### Texte retenu:
___
M. Pascal Allizard : retour des djihadistes sur le sol français

M. Pascal Allizard . - Ces dernières années, de nombreux Français ont rejoint les rangs de l’État islamique au Levant. Ils se sont rendus tristement célèbres par leurs exactions pour imposer l’ordre tyrannique de Daech. Voulant mettre la France à genoux, ils ont utilisé les réseaux sociaux pour appeler de jeunes Français à les rejoindre ou à commettre des attentats sur notre sol.

Aujourd’hui, un certain nombre de ces individus sont prisonniers des forces kurdes en Syrie. Le désengagement américain du Levant pose la question de leur devenir.

Comment le Gouvernement entend-il protéger les Français de ces criminels ennemis de la République, alors que la menace terroriste reste très élevée dans notre pays ?

M. Édouard Philippe, Premier ministre . - Notre préoccupation à tous est de garantir la sécurité des Français. C’est pour cela que nous combattons Daech dans la région, que nous conduisons des opérations contre des terroristes qui, quelle que soit leur nationalité, sont traités en ennemis.
___
[Entrées enregistrées]

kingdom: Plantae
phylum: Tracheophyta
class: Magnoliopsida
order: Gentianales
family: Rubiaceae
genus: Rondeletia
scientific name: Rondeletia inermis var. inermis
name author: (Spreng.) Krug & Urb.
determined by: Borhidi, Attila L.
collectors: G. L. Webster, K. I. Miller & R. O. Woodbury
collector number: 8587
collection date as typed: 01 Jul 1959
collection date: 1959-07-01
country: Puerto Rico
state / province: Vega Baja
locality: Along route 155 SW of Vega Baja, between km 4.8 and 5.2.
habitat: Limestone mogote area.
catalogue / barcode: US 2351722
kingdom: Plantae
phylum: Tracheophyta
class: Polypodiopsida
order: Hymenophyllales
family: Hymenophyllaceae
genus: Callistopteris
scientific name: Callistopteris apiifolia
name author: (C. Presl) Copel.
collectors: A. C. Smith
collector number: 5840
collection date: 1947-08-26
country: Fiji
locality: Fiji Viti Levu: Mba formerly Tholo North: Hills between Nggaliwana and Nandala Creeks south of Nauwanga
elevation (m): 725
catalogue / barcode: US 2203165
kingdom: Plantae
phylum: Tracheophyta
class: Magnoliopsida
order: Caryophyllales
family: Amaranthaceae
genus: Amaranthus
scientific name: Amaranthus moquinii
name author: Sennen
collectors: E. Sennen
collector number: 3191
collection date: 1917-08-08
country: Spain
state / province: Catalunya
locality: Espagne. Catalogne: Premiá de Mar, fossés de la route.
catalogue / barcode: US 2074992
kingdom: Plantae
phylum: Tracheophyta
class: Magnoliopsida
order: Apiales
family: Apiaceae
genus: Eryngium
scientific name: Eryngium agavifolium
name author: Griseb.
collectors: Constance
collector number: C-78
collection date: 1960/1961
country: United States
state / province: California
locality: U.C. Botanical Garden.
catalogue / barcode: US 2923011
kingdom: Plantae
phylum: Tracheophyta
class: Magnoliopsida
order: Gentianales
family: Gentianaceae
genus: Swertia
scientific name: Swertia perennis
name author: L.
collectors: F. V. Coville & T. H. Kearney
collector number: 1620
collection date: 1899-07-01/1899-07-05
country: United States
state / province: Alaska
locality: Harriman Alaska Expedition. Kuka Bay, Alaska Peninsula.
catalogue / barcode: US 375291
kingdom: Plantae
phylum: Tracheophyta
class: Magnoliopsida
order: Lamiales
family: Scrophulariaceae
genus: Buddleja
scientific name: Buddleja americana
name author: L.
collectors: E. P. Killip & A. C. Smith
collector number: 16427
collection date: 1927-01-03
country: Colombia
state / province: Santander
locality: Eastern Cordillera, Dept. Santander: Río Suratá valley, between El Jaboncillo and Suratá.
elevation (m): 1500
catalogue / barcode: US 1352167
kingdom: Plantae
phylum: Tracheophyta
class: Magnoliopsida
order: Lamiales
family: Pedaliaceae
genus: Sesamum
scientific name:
___
### Consigne:
Recopiez le passage du texte sur le retour des djihadistes compris entre « M. Pascal Allizard . » et « sur notre sol. », ces deux passages compris. Ces documents n'ont aucun lien avec le texte.

### Corrigé:
M. Pascal Allizard . - Ces dernières années, de nombreux Français ont rejoint les rangs de l’État islamique au Levant. Ils se sont rendus tristement célèbres par leurs exactions pour imposer l’ordre tyrannique de Daech. Voulant mettre la France à genoux, ils ont utilisé les réseaux sociaux pour appeler de jeunes Français à les rejoindre ou à commettre des attentats sur notre sol.